Should Restoring Public Efficiency Involve Creating a Bloated Government Whose Sole Mission Is to Hunt Down Everyday Sources of Inertia Spread Across Local, Regional, and Central Administration?
The deliberately provocative question reveals less a bureaucratic temptation than a deep malaise: an administrative apparatus in which, from time to time, resistant pockets still manage to block even the most modest projects.
A Proximity‑Driven Approach
In this perspective, President Kaïs Saïed’s actions fit a logic of assumed proximity.
His field visits and direct exchanges with citizens are not mere ritual; they are part of a method.
Listen, observe, confront diagnoses with lived reality—that is the architecture of a governance that seeks legitimacy through immediate contact with the people.
It is not only about identifying grievances, but about thinking together with local actors of the levers for a concerted mobilisation, where patriotic energies combine toward a coherent national strategy.
Combating Dilatory Practices
On numerous occasions, the Head of State has denounced dilatory practices, obstructionist maneuvers, and behaviours that strip public action of its substance.
The “clean‑up” of the administration, mentioned in his talks with the Prime Minister Sarra Zaâfrani Zenzri, is not merely a moral injunction; it is a structural imperative.
Administrative inertia is not neutral: it delays investments, sustains regional disparities, and weakens citizens’ trust in institutions.
Why Impunity Persists
What fuels the sense of impunity that seems to encourage some officials to persist in inaction or defiance?
The diagnosis has been made: permissiveness inherited from years of laxity, insufficient control mechanisms, and diluted responsibilities.
A Laborious Tunisia Pushes Forward
Opposing these drifts is a hardworking Tunisia—one that undertakes, produces, and creates.
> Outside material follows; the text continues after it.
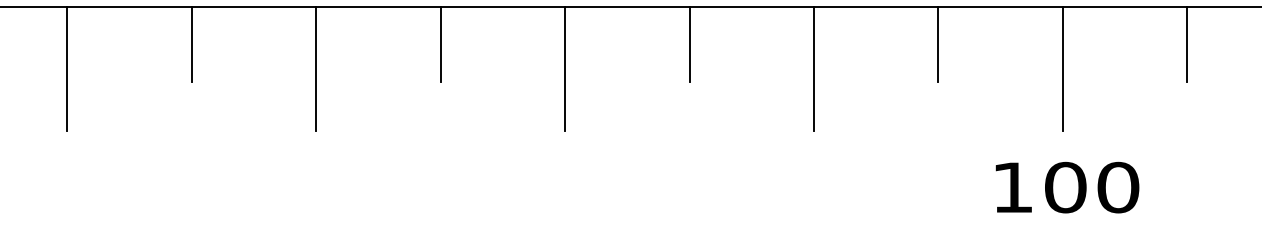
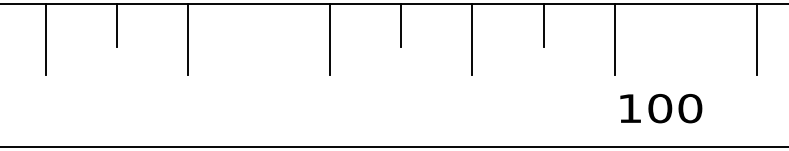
line: (441, 43) -> (259, 25), removed
line: (1186, 43) -> (685, 25), removed
text: (1067, 187) -> (661, 108), moved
A Tunisia that, far from fatalistic discourse, continues its building project.
During the month of Ramadan, the mobilisation observed in market supply, the animation of worship spaces, and cultural vitality demonstrate an undeniable capacity for organisation and resilience.
It reminds us that modernising the State does not stem from incantations or institutional over‑reach, but from a constant will to reform, a demand for responsibility, and fidelity to the principles of sovereignty and social justice.
Restoring Authority, Not Adding Structures
The challenge is not to add more structures, but to restore the authority of the rule of law, the primacy of the general interest, and a results‑oriented culture.
Only at this price will public action regain full efficiency and civic trust be sustainably reinforced.